*** Opening Data for the task ***

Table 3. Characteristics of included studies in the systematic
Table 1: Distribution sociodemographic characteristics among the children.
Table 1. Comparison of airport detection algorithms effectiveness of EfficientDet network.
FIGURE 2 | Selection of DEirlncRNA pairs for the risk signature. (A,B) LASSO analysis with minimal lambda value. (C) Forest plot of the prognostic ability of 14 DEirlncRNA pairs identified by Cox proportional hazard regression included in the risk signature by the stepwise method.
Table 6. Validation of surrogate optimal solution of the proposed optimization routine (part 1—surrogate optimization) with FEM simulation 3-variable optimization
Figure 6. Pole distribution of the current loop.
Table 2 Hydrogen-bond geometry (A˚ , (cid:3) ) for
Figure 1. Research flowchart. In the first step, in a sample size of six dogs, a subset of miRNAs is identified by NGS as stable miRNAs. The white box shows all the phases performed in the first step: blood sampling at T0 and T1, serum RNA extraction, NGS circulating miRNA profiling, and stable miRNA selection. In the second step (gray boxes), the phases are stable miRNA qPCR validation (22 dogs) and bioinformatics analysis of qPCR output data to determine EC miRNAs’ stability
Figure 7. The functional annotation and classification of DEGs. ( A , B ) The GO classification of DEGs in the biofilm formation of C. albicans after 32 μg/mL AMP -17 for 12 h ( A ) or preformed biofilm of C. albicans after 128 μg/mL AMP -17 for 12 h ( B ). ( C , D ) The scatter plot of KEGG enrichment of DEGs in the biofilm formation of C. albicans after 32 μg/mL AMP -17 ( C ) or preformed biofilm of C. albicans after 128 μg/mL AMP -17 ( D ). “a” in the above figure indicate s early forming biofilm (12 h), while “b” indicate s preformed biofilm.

*** Closing Data for the task ***

How to complete this task:
Starting with the first line of the listing above and ending with the line that holds "Table 6. Validation", return those lines exactly as written, both included.

Response to the task:
Table 3. Characteristics of included studies in the systematic
Table 1: Distribution sociodemographic characteristics among the children.
Table 1. Comparison of airport detection algorithms effectiveness of EfficientDet network.
FIGURE 2 | Selection of DEirlncRNA pairs for the risk signature. (A,B) LASSO analysis with minimal lambda value. (C) Forest plot of the prognostic ability of 14 DEirlncRNA pairs identified by Cox proportional hazard regression included in the risk signature by the stepwise method.
Table 6. Validation of surrogate optimal solution of the proposed optimization routine (part 1—surrogate optimization) with FEM simulation 3-variable optimization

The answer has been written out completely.